In rhetoric and substance, wars are generally fought for ideals that are noble, dignified, and lofty. Leaders justify waging war—and endeavor to inspire those who fight them—by appealing to powerful abstractions: liberty, self-determination, and national identity. In turn, these ideals become sepia-toned memories veining the national consciousness of future generations.
This was certainly true of the American Civil War. At various times, noble ideals were used to frame the war, ideals that soldiers and heads of state alike could embrace. Depending on whether one fought for the Union or Confederacy, this war was about advancing the liberty of 4 million enslaved people; preserving the freedom of Southern white people; promoting the sovereignty of a new Confederate nation; or securing the authority and integrity of an older American one. People on both sides believed their cause righteous and virtuous. To realize these ideals, sacrifice was necessary and essential.
The idea of sacrifice in war is common in American history. The tariffs of war can be excruciatingly high, from death to horrible dismemberment. This was certainly the case with the Civil War. But there was something new about this war in what it asked Americans—not just soldiers but also civilians—to sacrifice. That sacrifice had everything to do with the senses of smell, taste, touch, hearing, and sight. Up until that point, no war in American history had taxed the senses of soldiers and civilians so powerfully, so insistently, or on such a scale.

■ ■ ■ ■ ■ ■ ■

About this exercise: Please copy the Civil War passage word for word, everything from "The idea of" down to "such a scale.".

Dataset:
■ ■ ■ ■ ■ ■ ■

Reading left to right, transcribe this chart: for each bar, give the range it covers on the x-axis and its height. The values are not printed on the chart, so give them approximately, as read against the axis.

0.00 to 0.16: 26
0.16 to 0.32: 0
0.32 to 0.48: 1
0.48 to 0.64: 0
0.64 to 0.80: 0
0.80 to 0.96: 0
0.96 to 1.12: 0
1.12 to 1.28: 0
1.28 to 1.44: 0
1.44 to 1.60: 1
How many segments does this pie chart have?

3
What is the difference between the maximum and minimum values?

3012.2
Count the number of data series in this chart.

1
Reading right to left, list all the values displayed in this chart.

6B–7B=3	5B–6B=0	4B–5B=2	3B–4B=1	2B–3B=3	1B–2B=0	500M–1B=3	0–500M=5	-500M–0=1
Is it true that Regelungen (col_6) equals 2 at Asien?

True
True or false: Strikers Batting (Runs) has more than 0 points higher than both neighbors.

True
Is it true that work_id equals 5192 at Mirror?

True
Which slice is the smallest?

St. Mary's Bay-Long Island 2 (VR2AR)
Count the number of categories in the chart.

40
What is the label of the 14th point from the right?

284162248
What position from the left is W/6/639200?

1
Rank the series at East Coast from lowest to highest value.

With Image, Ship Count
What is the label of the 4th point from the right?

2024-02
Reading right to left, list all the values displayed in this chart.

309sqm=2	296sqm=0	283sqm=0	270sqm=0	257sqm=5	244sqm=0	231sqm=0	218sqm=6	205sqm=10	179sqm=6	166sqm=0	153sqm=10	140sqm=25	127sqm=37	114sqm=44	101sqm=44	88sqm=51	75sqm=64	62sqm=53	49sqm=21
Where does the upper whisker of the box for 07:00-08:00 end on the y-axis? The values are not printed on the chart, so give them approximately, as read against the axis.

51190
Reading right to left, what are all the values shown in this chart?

■ ■ ■ ■ ■ ■ ■

Task response:
The idea of sacrifice in war is common in American history. The tariffs of war can be excruciatingly high, from death to horrible dismemberment. This was certainly the case with the Civil War. But there was something new about this war in what it asked Americans—not just soldiers but also civilians—to sacrifice. That sacrifice had everything to do with the senses of smell, taste, touch, hearing, and sight. Up until that point, no war in American history had taxed the senses of soldiers and civilians so powerfully, so insistently, or on such a scale.